You can revoke an API key at any time by deleting it. Be aware that any API call using a revoked key will return a 401 Unauthorized response from your Gateway.

Certificates

Best Practices - TLS Termination

We strongly recommend using a reverse proxy (like nginx or haproxy) or load balancer for TLS termination.

The Certificates page provides a central place to manage your certificates, which are necessary for configuring HTTPS and TURNS bindings. For more information on these secure bindings see the Deployment Configuration section. To support a variety of use cases, the Console provides three methods to manage certificates.

Supported use cases are:

  1. Wildcarded domains (typical) - Nice, convenient, central management for certificates. Your TURNS/HTTPS bindings make use of the certificates you have configured, and your certificates are issued for wildcarded domains, meaning they can be used across all your subdomains and it does not matter under which subdomain your server is actually running.
  2. Migration case - For certificates that existed in 1.2.x (or older) installs.
  3. Individual certificates per server - Certificates are not wildcarded, and you must refer to an actual certificate residing on a server somewhere.

Certificates, Bindings, and Deployments

 To make use of a certificate you MUST actually set up a Deployment Configuration with HTTPS/TURNS bindings using this certificate, AND configure the Deployment in your servers' JSON config. This last need only be done once, after that you can update certificates as needed, and use the Console to update the bindings for that Deployment. JSON config need not be updated in this case. For more information on configuring your servers with a Deployment Configuration please see the Deployment Configuration section.

To support these use cases the Console allows you to upload .PFX certificate files, or for certificates that you have placed on a server yourself you can refer to them by file path or by the certificate's hash (Windows Certificate Store).

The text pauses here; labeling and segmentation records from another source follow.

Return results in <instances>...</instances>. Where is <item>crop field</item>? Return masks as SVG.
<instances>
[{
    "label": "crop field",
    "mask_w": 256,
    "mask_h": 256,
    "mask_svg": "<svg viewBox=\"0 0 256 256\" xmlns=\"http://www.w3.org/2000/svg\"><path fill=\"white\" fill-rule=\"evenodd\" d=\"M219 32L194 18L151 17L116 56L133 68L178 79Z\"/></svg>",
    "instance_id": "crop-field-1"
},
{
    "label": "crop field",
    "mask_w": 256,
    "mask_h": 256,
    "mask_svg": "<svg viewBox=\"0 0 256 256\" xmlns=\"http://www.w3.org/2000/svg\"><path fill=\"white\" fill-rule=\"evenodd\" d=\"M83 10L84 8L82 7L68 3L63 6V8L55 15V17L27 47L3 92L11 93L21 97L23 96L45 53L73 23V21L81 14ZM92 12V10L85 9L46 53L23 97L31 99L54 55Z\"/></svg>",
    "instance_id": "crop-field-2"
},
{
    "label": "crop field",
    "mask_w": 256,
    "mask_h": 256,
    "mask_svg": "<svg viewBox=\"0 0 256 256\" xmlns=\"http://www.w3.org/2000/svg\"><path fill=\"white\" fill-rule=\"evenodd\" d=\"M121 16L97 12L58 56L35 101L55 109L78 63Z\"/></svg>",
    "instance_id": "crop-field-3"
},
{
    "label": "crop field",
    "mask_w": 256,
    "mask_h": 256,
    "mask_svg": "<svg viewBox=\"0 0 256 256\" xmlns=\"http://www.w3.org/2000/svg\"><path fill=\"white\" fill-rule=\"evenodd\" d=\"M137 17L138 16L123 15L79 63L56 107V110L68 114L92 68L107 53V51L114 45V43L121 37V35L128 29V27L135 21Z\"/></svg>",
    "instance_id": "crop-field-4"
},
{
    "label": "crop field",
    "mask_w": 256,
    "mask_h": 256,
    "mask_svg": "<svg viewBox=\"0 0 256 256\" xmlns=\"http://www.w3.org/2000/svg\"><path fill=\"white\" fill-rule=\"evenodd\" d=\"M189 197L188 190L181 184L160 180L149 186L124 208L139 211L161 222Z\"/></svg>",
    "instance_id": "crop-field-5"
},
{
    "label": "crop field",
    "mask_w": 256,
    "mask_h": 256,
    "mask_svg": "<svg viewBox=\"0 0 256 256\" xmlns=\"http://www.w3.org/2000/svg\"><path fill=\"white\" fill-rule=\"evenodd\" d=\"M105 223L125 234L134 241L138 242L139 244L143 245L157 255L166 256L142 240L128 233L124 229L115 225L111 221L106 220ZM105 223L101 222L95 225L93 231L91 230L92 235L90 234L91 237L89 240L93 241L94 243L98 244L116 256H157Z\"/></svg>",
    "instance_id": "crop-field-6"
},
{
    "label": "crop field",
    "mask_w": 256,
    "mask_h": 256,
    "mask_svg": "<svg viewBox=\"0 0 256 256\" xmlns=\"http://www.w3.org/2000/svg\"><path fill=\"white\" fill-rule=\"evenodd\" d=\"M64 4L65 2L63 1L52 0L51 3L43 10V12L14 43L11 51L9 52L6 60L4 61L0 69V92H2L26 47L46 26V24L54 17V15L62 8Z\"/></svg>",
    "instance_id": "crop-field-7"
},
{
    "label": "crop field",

Uploading Certificates from a Certificate File

This method supports the typical "wildcarded domain" use case. Under the File Certificates section of the page, click the NEW CERTIFICATE button to upload your (optionally password protected) .PFX certificate file.

Best Practice

It is considered best practice to manage your certificates using this method. When you upload a certificate file it is validated as part of the upload process, so any problems with the certificate are reported to you when you attempt to upload the certificate, which allows you to fix the issue immediately.

Specifying Certificates by Path

This method supports the "migration" and "individual cert per server" use cases. It is intended specifically for Linux servers. Under the Path Certificates section of the page, click the NEW CERTIFICATE button to specify the full file system path to your certificate. When your server starts up it will attempt to load this certificate from the file system.

Not Recommended

Be aware that certificates specified by file path cannot be verified by the Console. We have no way of knowing if your certificate configuration will work until the server for which it is configured attempts to load it from the file system. Wherever possible we recommend managing your certificates by uploading a .PFX file.

Specifying Certificates by Hash

This method supports the "migration" and "individual cert per server" use cases. It is intended specifically for Windows servers. Under the Hash Certificates section of the page, click the NEW CERTIFICATE button to specify your certificate's hash value. When your server starts up it will attempt to load this certificate from the Windows Certificate Store using this hash.

Not Recommended

Be aware that certificates specified by hash cannot be verified by the Console. We have no way of knowing if your certificate configuration will work until the server for which it is configured attempts to load it from the Windows Certificate Store. Wherever possible we recommend managing your certificates by uploading a .PFX file.